Lors d'une réunion à Matignon, lundi 27 avril au soir, Sébastien Lecornu et les responsables des groupes parlementaires du socle gouvernemental ont parlé méthode. Objectif affiché : éviter les échecs et les reculades qui se sont multipliés récemment.
Avant la pause législative de la semaine dernière, reculades, échecs et coups de théâtre s'étaient enchaînés dans l'hémicycle de l'Assemblée nationale (on vous le racontait ici), notamment sur plusieurs textes d'initiative parlementaire. En quelques jours, la coalition gouvernementale avait perdu plusieurs votes importants. Alors, ce lundi 27 avril au soir, Sébastien Lecornu a souhaité faire un point sur la méthode en recevant les présidents des groupes du "socle commun" (bloc central et droite) à Matignon.
Selon l'entourage du Premier ministre, tous "ont convenu d'une méthodologie pour les mois à venir". Premièrement, fini les motions de rejet préalable visant à accélérer la procédure, comme cela a été le cas en début de d'examen de la proposition de loi sur l'ouverture de certains commerces le 1er mai, initiée par la Droite républicaine de Laurent Wauquiez, et reprise par le groupe Ensemble pour la République de Gabriel Attal. "C’est contraire à la démocratie parlementaire, une motion de rejet vaut rejet du texte", estime Matignon qui appelle, par ailleurs, à ce que les chefs des groupes échangent davantage avant d'inscrire des propositions de loi dans leurs "niches parlementaires" afin d'éviter "la division" au sein du bloc central.
Concernant les projets de loi, c'est-à-dire les textes d'initiative gouvernementale, Sébastien Lecornu souhaite également que soit mis en place "une concertation" en amont entre les ministres concernés et les groupes parlementaires afin de "préparer l'examen en séance".
Pour éviter des couacs qui peuvent notamment être provoqués par un manque de mobilisation, le gouvernement s'est engagé à inscrire en priorité les projets de loi à l'ordre du jour de l'hémicycle les mardis et mercredis, c'est-à-dire les journées au cours desquelles les députés sont les plus nombreux au Palais-Bourbon ; tandis que les présidents des groupes veilleront à organiser une présence suffisante de leurs troupes.
Une manière d'éviter que ne se reproduise ce qu'il s'est passé sur la réforme de l'assurance chômage.
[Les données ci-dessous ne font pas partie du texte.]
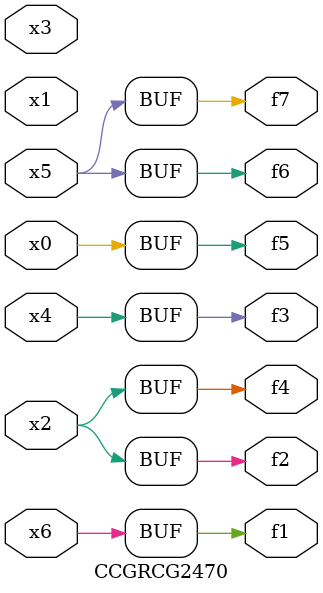
<source format=v>
module CCGRCG2470(
	input x0, x1, x2, x3, x4, x5, x6,
	output f1, f2, f3, f4, f5, f6, f7
);
	assign f1 = x6;
	assign f2 = x2;
	assign f3 = x4;
	assign f4 = x2;
	assign f5 = x0;
	assign f6 = x5;
	assign f7 = x5;
endmodule

</source>
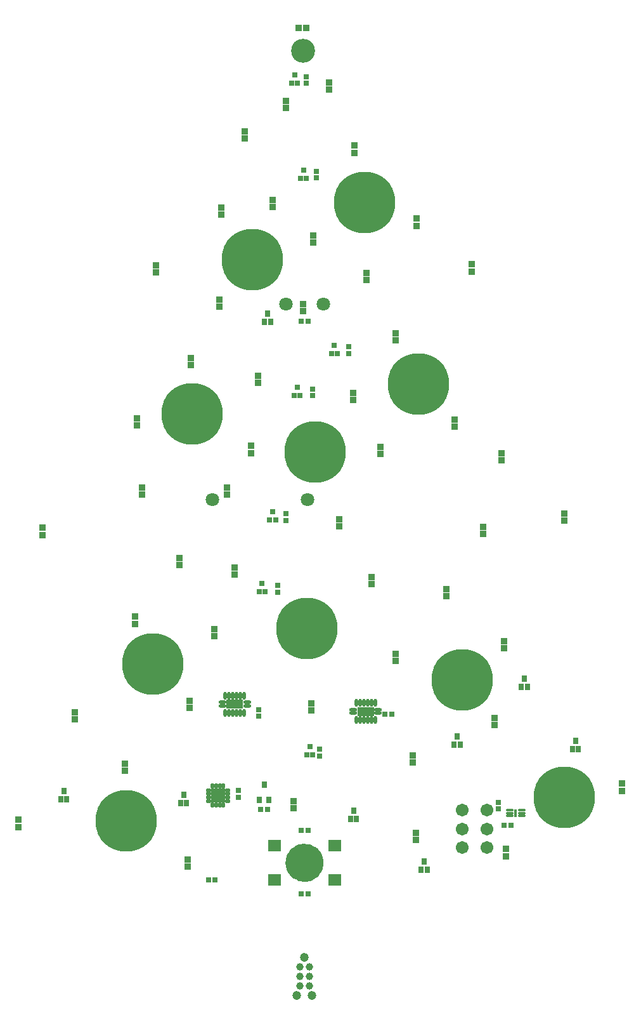
<source format=gbr>
%TF.GenerationSoftware,Altium Limited,Altium Designer,21.4.1 (30)*%
G04 Layer_Color=8388736*
%FSLAX26Y26*%
%MOIN*%
%TF.SameCoordinates,C79CEFAC-E130-474B-83DD-F1A68A00FB65*%
%TF.FilePolarity,Negative*%
%TF.FileFunction,Soldermask,Top*%
%TF.Part,Single*%
G01*
G75*
%TA.AperFunction,ComponentPad*%
%ADD42C,0.070992*%
%ADD43C,0.047000*%
%ADD44C,0.067055*%
%ADD45C,0.126110*%
%TA.AperFunction,NonConductor*%
%ADD51C,0.102362*%
%TA.AperFunction,SMDPad,CuDef*%
%ADD52R,0.029654X0.029654*%
%ADD53O,0.039496X0.015874*%
%ADD54R,0.018236X0.043433*%
%ADD55R,0.035559X0.033591*%
%ADD56R,0.025716X0.031622*%
%ADD57R,0.025716X0.033591*%
%ADD58O,0.017843X0.043433*%
%ADD59O,0.043433X0.017843*%
%ADD60R,0.086740X0.047370*%
%ADD61R,0.033591X0.035559*%
%ADD62R,0.069024X0.059181*%
%ADD63R,0.029654X0.029654*%
%ADD64R,0.030009X0.031584*%
%ADD65C,0.322961*%
%ADD66O,0.021779X0.027685*%
%ADD67O,0.027685X0.021779*%
%ADD68R,0.074929X0.074929*%
%ADD69R,0.031584X0.030009*%
%TA.AperFunction,BGAPad,CuDef*%
%ADD70C,0.039000*%
D42*
X15748Y2874055D02*
D03*
X-484252D02*
D03*
X98425Y3901000D02*
D03*
X-98425D02*
D03*
D43*
X0Y472000D02*
D03*
X40000Y272000D02*
D03*
X-40000D02*
D03*
D44*
X829039Y1242425D02*
D03*
Y1144000D02*
D03*
Y1045575D02*
D03*
X958961Y1242425D02*
D03*
Y1144000D02*
D03*
Y1045575D02*
D03*
D45*
X-9000Y5230000D02*
D03*
D51*
X49213Y967000D02*
G03*
X49213Y967000I-49213J0D01*
G01*
D52*
X-470284Y878000D02*
D03*
X-505717D02*
D03*
X-17717Y1137000D02*
D03*
X17716D02*
D03*
X-229717Y1248000D02*
D03*
X-194284D02*
D03*
X17717Y3812000D02*
D03*
X-17716D02*
D03*
D53*
X1078012Y1244000D02*
D03*
Y1228252D02*
D03*
Y1212504D02*
D03*
X1143012D02*
D03*
Y1228252D02*
D03*
Y1244000D02*
D03*
D54*
X1110512Y1228252D02*
D03*
D55*
X1670000Y1345299D02*
D03*
Y1382701D02*
D03*
X-98000Y4930299D02*
D03*
Y4967701D02*
D03*
X-169000Y4409299D02*
D03*
Y4446701D02*
D03*
X-439000Y4408000D02*
D03*
Y4370598D02*
D03*
X129000Y5026299D02*
D03*
Y5063701D02*
D03*
X261000Y4732701D02*
D03*
Y4695299D02*
D03*
X-780000Y4067299D02*
D03*
Y4104701D02*
D03*
X-447000Y3923000D02*
D03*
Y3885598D02*
D03*
X47000Y4224598D02*
D03*
Y4262000D02*
D03*
X-9000Y3900701D02*
D03*
Y3863299D02*
D03*
X324000Y4026299D02*
D03*
Y4063701D02*
D03*
X589000Y4349402D02*
D03*
Y4312000D02*
D03*
X880000Y4072000D02*
D03*
Y4109402D02*
D03*
X-880000Y3301000D02*
D03*
Y3263598D02*
D03*
X-598000Y3579299D02*
D03*
Y3616701D02*
D03*
X-280000Y3155701D02*
D03*
Y3118299D02*
D03*
X-244000Y3486598D02*
D03*
Y3524000D02*
D03*
X255000Y3433402D02*
D03*
Y3396000D02*
D03*
X478000Y3710299D02*
D03*
Y3747701D02*
D03*
X788000Y3294402D02*
D03*
Y3257000D02*
D03*
X-1379000Y2688598D02*
D03*
Y2726000D02*
D03*
X-856000Y2937000D02*
D03*
Y2899598D02*
D03*
X-408000Y2900299D02*
D03*
Y2937701D02*
D03*
X182000Y2772000D02*
D03*
Y2734598D02*
D03*
X399000Y3114299D02*
D03*
Y3151701D02*
D03*
X1036000Y3118402D02*
D03*
Y3081000D02*
D03*
X1365000Y2764000D02*
D03*
Y2801402D02*
D03*
X-892000Y2259000D02*
D03*
Y2221598D02*
D03*
X-659000Y2530598D02*
D03*
Y2568000D02*
D03*
X-475000Y2195000D02*
D03*
Y2157598D02*
D03*
X-367000Y2481299D02*
D03*
Y2518701D02*
D03*
X351000Y2466701D02*
D03*
Y2429299D02*
D03*
X744000Y2366598D02*
D03*
Y2404000D02*
D03*
X940000Y2732000D02*
D03*
Y2694598D02*
D03*
X-1208000Y1720299D02*
D03*
Y1757701D02*
D03*
X-606000Y1818701D02*
D03*
Y1781299D02*
D03*
X36000Y1767598D02*
D03*
Y1805000D02*
D03*
X569000Y1532000D02*
D03*
Y1494598D02*
D03*
X479000Y2025598D02*
D03*
Y2063000D02*
D03*
X998000Y1728000D02*
D03*
Y1690598D02*
D03*
X1049000Y2094299D02*
D03*
Y2131701D02*
D03*
X-1503000Y1192701D02*
D03*
Y1155299D02*
D03*
X-946000Y1449299D02*
D03*
Y1486701D02*
D03*
X-615000Y983701D02*
D03*
Y946299D02*
D03*
X-58000Y1254598D02*
D03*
Y1292000D02*
D03*
X586000Y1123701D02*
D03*
Y1086299D02*
D03*
X1058000Y1002000D02*
D03*
Y1039402D02*
D03*
X-316000Y4769299D02*
D03*
Y4806701D02*
D03*
D56*
X-52110Y5104449D02*
D03*
X-36362Y5061142D02*
D03*
X-67858D02*
D03*
X28000Y1578654D02*
D03*
X43748Y1535347D02*
D03*
X12252D02*
D03*
X-223000Y2432654D02*
D03*
X-207252Y2389347D02*
D03*
X-238748D02*
D03*
X-168000Y2809654D02*
D03*
X-152252Y2766347D02*
D03*
X-183748D02*
D03*
X-39000Y3464654D02*
D03*
X-23252Y3421347D02*
D03*
X-54748D02*
D03*
X157000Y3683654D02*
D03*
X172748Y3640347D02*
D03*
X141252D02*
D03*
X-5890Y4604449D02*
D03*
X9858Y4561142D02*
D03*
X-21638D02*
D03*
D57*
X-237591Y1298482D02*
D03*
X-186410D02*
D03*
X-212000Y1377223D02*
D03*
X1408252Y1562347D02*
D03*
X1439748D02*
D03*
X1424000Y1605654D02*
D03*
X1140142Y1890189D02*
D03*
X1171638D02*
D03*
X1155890Y1933496D02*
D03*
X787252Y1588504D02*
D03*
X818748D02*
D03*
X803000Y1631811D02*
D03*
X613252Y931504D02*
D03*
X644748D02*
D03*
X629000Y974811D02*
D03*
X242252Y1196347D02*
D03*
X273748D02*
D03*
X258000Y1239654D02*
D03*
X-651748Y1279504D02*
D03*
X-620252D02*
D03*
X-636000Y1322811D02*
D03*
X-1281748Y1299504D02*
D03*
X-1250252D02*
D03*
X-1266000Y1342811D02*
D03*
X-209858Y3807189D02*
D03*
X-178362D02*
D03*
X-194110Y3850496D02*
D03*
D58*
X371213Y1807276D02*
D03*
X351527D02*
D03*
X331842D02*
D03*
X312158D02*
D03*
X292472D02*
D03*
X272787D02*
D03*
Y1716724D02*
D03*
X292472D02*
D03*
X312158D02*
D03*
X331842D02*
D03*
X351527D02*
D03*
X371213D02*
D03*
X-317787Y1753724D02*
D03*
X-337473D02*
D03*
X-357158D02*
D03*
X-376842D02*
D03*
X-396528D02*
D03*
X-416213D02*
D03*
Y1844276D02*
D03*
X-396528D02*
D03*
X-376842D02*
D03*
X-357158D02*
D03*
X-337473D02*
D03*
X-317787D02*
D03*
D59*
X257039Y1771842D02*
D03*
Y1752158D02*
D03*
X386961D02*
D03*
Y1771842D02*
D03*
X-302039Y1808842D02*
D03*
Y1789158D02*
D03*
X-431961D02*
D03*
Y1808842D02*
D03*
D60*
X322000Y1762000D02*
D03*
X-367000Y1799000D02*
D03*
D61*
X7701Y5352000D02*
D03*
X-29701D02*
D03*
D62*
X-158465Y1055583D02*
D03*
Y878417D02*
D03*
X158464Y1055583D02*
D03*
Y878417D02*
D03*
D63*
X232000Y3641283D02*
D03*
Y3676716D02*
D03*
X80000Y1527283D02*
D03*
Y1562716D02*
D03*
X-142000Y2423716D02*
D03*
Y2388283D02*
D03*
X-98000Y2764283D02*
D03*
Y2799716D02*
D03*
X41000Y3419567D02*
D03*
Y3455000D02*
D03*
X63000Y4562283D02*
D03*
Y4597717D02*
D03*
X9000Y5059283D02*
D03*
Y5094717D02*
D03*
D64*
X1020000Y1250354D02*
D03*
Y1285000D02*
D03*
X-240000Y1736000D02*
D03*
Y1770646D02*
D03*
X-348000Y1311000D02*
D03*
Y1345646D02*
D03*
D65*
X1365000Y1310000D02*
D03*
X314000Y4433000D02*
D03*
X57000Y3124000D02*
D03*
X598000Y3479000D02*
D03*
X-591000Y3324000D02*
D03*
X829000Y1927000D02*
D03*
X-274000Y4135000D02*
D03*
X11000Y2198000D02*
D03*
X-799000Y2012000D02*
D03*
X-938000Y1186000D02*
D03*
D66*
X-426276Y1369354D02*
D03*
X-445961D02*
D03*
X-465646D02*
D03*
X-485331D02*
D03*
Y1268961D02*
D03*
X-465646D02*
D03*
X-445961D02*
D03*
X-426276D02*
D03*
D67*
X-506000Y1348685D02*
D03*
Y1329000D02*
D03*
Y1309315D02*
D03*
Y1289630D02*
D03*
X-405606D02*
D03*
Y1309315D02*
D03*
Y1329000D02*
D03*
Y1348685D02*
D03*
D68*
X-455803Y1319157D02*
D03*
D69*
X1084323Y1163000D02*
D03*
X1049677D02*
D03*
X457323Y1748000D02*
D03*
X422677D02*
D03*
X-17323Y805000D02*
D03*
X17323D02*
D03*
D70*
X-25000Y422000D02*
D03*
Y372000D02*
D03*
Y322000D02*
D03*
X25000D02*
D03*
Y372000D02*
D03*
Y422000D02*
D03*
%TF.MD5,8c1e061f7b87764da396e68dd71ea360*%
M02*

</source>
Ce texte, visant à transposer un accord conclu par les partenaires sociaux (hors CGT et CFE-CGC), avait été rejeté le jeudi 16 avril au soir. Déplorant un "problème de mobilisation qui a placé La France insoumise en situation majoritaire", l'entourage du Premier ministre avait alors fait savoir qu'il demandera une deuxième lecture sur le texte.
Les choses ont été dites. Reste à voir si et comment, d'ici à l'été et la pause parlementaire, elles seront appliquées dans les travées de l'Assemblée nationale.